* Problem to solve:
From the entries that follow, report every line in which "Give" occurs.

===

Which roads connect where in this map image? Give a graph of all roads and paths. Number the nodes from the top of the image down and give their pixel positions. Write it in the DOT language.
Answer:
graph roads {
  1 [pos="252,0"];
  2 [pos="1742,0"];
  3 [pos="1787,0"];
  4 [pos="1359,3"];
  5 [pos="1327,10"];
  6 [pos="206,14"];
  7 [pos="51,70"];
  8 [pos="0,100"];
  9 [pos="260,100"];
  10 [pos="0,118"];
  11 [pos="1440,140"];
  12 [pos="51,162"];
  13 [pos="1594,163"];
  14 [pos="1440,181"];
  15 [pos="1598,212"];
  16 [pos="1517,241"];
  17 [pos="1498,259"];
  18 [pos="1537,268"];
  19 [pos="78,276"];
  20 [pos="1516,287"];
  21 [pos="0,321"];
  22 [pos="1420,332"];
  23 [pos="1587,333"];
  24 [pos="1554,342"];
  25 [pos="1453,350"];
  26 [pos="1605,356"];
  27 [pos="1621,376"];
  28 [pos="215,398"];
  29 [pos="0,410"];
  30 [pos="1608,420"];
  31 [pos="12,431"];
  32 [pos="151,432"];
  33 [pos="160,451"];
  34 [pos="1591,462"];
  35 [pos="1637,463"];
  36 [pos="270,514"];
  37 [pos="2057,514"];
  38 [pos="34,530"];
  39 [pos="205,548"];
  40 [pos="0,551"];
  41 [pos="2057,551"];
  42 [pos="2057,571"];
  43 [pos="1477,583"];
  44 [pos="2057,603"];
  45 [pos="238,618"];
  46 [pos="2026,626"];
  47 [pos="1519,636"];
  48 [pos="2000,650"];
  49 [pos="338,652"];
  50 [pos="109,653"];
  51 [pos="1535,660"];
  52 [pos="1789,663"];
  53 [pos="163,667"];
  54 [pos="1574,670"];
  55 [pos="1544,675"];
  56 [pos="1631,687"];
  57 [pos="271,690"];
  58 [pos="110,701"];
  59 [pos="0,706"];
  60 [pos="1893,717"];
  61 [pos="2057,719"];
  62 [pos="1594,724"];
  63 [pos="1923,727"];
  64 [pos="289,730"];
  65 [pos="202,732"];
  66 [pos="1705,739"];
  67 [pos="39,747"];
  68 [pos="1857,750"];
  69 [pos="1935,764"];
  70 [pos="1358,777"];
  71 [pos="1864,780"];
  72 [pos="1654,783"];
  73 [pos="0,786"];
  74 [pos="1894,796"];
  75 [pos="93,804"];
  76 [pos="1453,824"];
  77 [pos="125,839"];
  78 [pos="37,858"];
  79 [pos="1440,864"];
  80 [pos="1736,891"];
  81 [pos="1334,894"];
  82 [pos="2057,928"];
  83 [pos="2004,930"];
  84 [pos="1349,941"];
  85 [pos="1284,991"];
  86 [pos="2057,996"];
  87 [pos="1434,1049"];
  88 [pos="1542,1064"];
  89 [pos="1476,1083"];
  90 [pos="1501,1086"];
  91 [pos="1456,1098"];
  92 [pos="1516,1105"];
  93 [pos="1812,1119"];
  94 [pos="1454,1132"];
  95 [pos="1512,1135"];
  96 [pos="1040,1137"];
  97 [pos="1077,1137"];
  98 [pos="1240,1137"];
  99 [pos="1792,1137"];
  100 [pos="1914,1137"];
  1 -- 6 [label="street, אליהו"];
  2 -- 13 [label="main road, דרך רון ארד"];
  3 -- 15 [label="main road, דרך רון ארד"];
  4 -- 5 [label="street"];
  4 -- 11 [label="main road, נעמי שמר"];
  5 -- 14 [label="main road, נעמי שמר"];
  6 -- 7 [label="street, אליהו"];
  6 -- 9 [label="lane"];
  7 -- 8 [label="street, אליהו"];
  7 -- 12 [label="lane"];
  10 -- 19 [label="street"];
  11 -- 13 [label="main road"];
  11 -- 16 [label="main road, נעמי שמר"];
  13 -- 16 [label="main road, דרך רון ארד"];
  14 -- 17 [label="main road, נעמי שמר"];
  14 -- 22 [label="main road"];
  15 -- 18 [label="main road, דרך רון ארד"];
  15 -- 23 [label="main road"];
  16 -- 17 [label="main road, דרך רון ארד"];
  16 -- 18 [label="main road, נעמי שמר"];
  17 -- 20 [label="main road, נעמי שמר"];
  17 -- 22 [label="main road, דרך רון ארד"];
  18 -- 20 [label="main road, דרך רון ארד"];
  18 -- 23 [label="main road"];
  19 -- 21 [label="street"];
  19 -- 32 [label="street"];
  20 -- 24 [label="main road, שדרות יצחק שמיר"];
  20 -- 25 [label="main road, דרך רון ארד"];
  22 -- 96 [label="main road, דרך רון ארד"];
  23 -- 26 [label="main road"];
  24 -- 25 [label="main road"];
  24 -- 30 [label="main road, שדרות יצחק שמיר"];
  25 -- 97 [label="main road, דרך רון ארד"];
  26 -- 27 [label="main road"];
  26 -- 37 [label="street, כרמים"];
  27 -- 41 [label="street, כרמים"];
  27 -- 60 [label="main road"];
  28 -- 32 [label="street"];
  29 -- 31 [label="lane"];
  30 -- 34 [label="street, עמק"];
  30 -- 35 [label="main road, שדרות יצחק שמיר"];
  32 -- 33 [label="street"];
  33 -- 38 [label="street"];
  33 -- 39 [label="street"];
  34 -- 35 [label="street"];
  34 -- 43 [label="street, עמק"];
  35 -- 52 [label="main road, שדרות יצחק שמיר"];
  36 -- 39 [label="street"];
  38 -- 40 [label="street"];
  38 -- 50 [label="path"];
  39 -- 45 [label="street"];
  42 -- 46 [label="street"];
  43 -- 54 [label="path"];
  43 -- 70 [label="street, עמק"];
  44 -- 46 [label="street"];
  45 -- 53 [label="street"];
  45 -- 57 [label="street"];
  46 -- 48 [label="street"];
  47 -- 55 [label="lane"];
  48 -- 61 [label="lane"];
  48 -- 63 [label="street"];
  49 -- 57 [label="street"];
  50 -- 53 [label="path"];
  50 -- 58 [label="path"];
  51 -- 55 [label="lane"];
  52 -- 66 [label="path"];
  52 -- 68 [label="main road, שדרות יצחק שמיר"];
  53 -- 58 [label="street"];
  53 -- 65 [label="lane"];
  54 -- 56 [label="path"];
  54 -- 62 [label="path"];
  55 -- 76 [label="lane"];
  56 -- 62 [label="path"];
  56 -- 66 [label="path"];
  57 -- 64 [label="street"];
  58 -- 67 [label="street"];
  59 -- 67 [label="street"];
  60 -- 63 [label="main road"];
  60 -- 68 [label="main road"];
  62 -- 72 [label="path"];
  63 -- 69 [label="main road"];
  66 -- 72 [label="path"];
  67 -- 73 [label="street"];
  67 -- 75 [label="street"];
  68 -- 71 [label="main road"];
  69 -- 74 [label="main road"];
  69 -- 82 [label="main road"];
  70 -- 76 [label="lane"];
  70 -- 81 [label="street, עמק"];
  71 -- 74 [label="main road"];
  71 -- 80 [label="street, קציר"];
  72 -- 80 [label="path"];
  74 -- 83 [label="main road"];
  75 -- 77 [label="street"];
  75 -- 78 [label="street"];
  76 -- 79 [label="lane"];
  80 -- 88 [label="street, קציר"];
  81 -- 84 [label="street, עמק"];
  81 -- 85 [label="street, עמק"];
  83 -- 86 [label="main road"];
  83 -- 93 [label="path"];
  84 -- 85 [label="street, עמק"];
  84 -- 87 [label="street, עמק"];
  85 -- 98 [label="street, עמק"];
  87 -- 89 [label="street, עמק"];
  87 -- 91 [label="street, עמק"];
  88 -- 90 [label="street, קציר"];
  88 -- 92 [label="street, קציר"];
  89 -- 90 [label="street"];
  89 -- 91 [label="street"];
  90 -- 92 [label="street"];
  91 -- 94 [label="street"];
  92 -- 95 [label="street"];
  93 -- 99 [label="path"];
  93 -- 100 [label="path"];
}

===

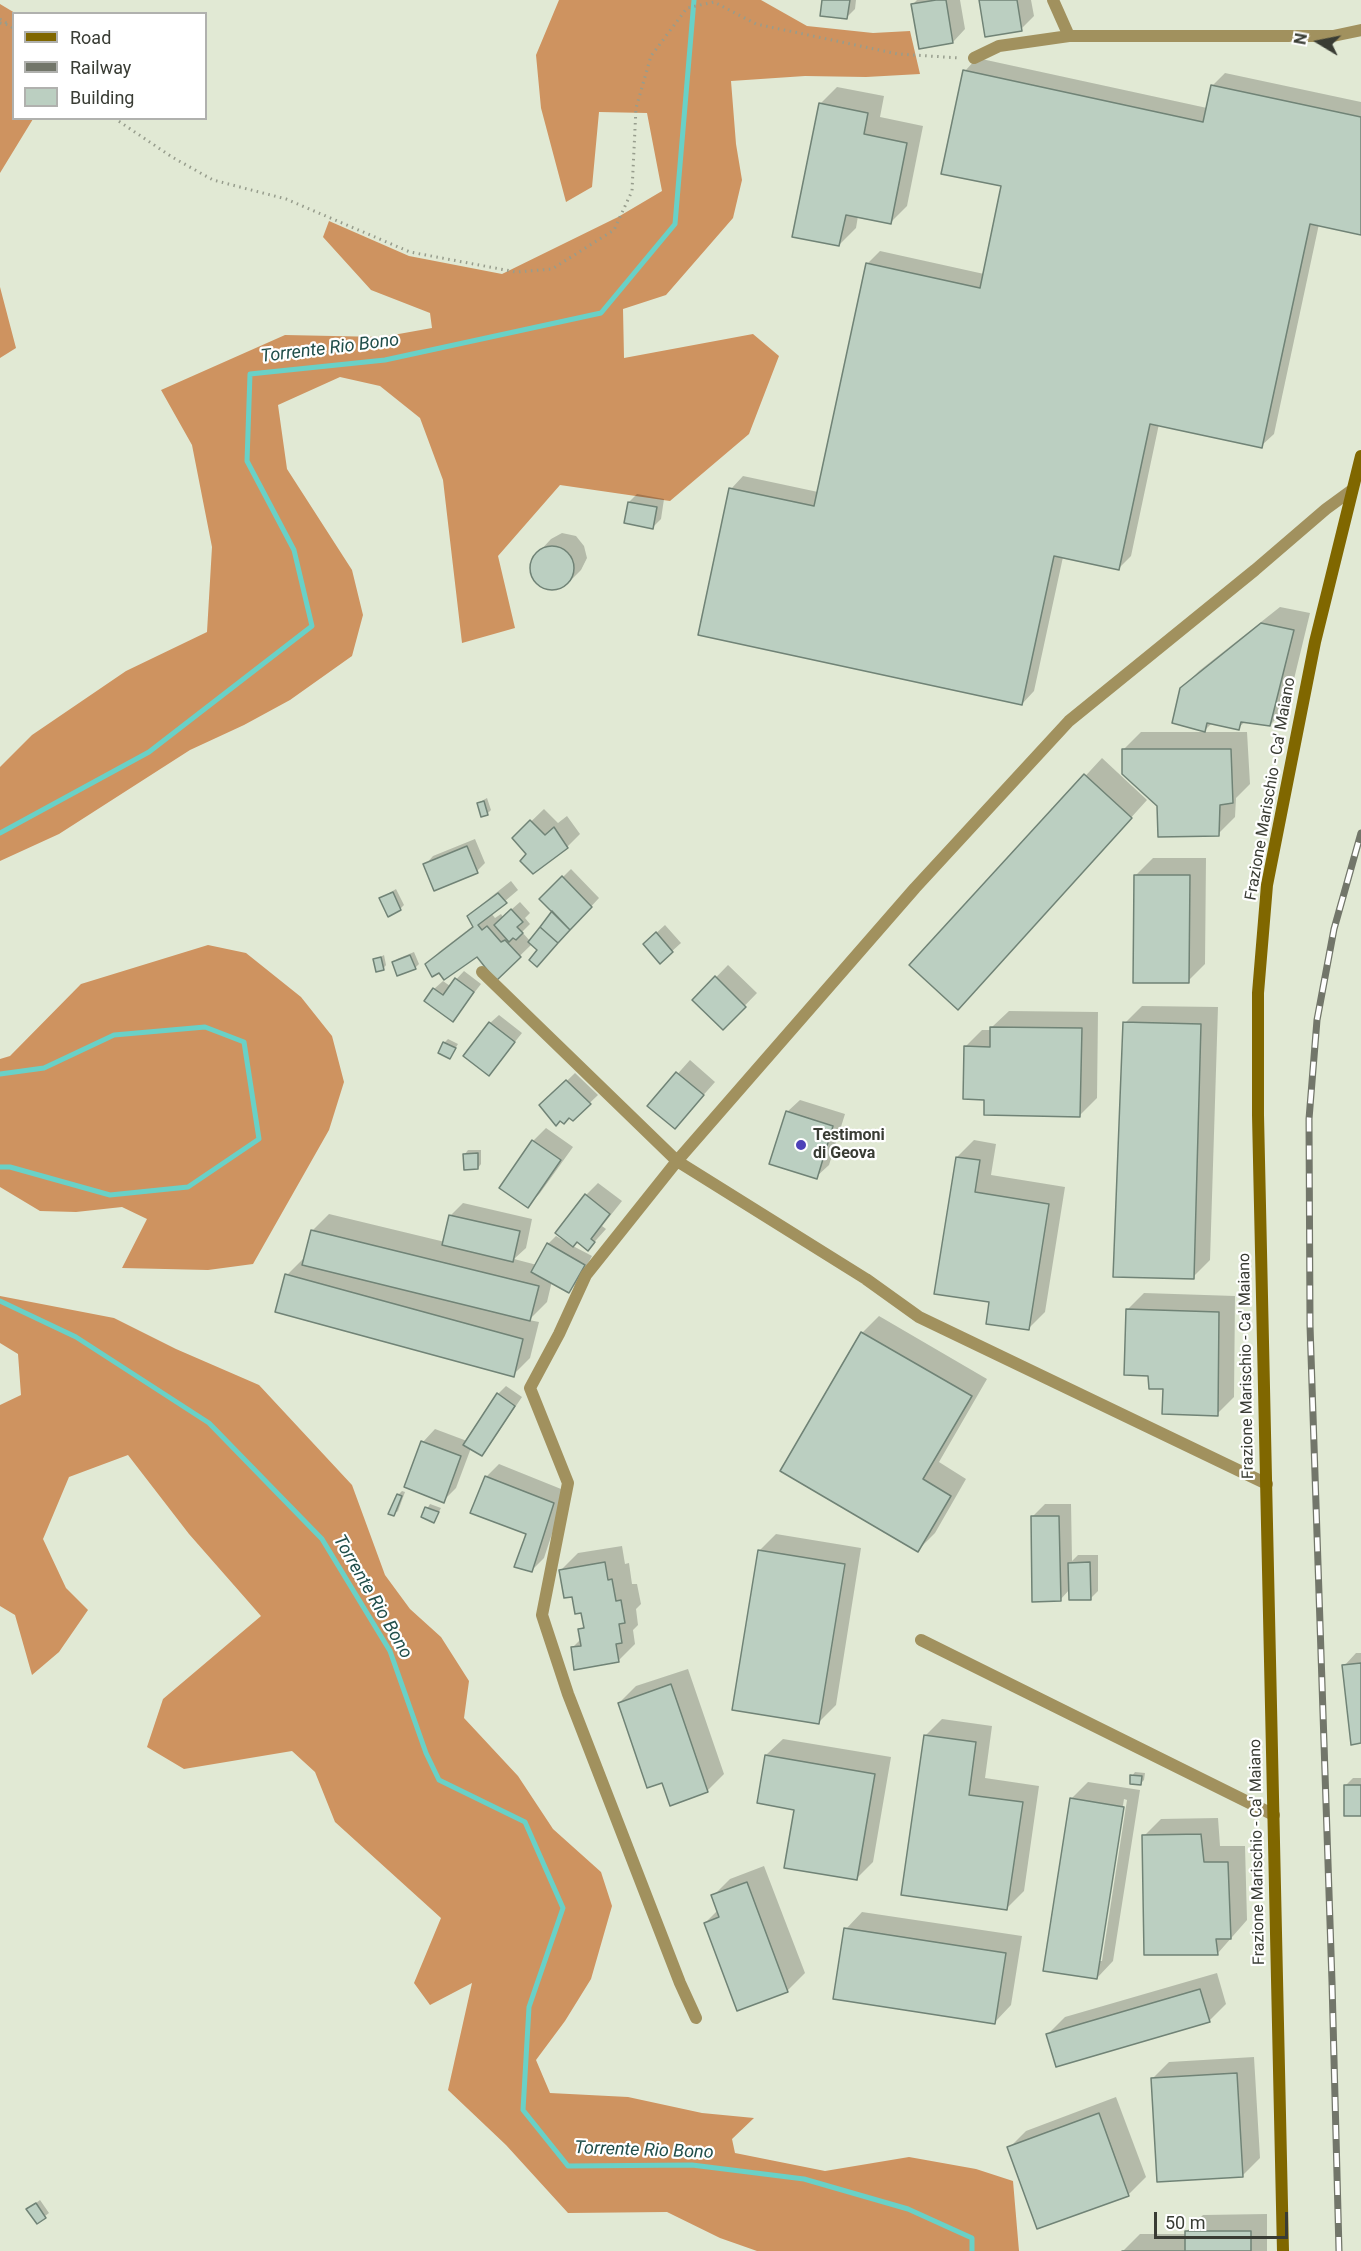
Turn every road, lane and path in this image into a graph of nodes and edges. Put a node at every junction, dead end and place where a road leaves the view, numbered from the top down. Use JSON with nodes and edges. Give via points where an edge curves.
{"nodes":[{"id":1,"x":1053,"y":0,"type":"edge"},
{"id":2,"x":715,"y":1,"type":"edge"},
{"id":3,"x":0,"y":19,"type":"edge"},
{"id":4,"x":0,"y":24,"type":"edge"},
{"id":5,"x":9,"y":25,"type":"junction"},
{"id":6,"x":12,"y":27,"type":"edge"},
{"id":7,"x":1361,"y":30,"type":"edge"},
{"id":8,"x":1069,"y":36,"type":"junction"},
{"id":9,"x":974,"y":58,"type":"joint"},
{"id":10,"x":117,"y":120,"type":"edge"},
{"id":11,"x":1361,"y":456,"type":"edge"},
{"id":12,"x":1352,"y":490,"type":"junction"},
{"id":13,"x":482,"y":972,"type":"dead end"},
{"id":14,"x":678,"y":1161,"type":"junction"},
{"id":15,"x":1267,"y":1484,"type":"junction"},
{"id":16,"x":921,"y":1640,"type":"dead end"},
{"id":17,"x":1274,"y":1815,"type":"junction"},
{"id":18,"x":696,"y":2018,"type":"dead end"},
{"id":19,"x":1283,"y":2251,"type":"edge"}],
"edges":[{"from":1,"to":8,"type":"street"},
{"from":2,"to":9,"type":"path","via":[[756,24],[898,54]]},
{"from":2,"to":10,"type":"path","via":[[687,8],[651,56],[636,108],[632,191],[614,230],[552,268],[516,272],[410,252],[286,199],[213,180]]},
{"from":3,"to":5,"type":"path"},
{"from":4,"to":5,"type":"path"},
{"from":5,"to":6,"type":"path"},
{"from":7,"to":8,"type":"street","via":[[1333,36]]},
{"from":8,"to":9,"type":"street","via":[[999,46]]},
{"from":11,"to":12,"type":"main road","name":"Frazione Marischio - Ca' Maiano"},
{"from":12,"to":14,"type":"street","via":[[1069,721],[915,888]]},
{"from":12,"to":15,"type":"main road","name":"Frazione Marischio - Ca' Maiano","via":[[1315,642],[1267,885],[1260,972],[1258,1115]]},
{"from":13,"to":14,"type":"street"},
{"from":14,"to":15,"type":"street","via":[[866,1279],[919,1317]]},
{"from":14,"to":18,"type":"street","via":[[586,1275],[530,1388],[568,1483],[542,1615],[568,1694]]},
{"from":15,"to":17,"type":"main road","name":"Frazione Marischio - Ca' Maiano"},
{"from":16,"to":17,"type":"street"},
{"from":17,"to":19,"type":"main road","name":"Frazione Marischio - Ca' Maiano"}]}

===

* Answer area:
Which roads connect where in this map image? Give a graph of all roads and paths. Number the nodes from the top of the image down and give their pixel positions. Write it in the DOT language.
Turn every road, lane and path in this image into a graph of nodes and edges. Put a node at every junction, dead end and place where a road leaves the view, numbered from the top down. Use JSON with nodes and edges. Give via points where an edge curves.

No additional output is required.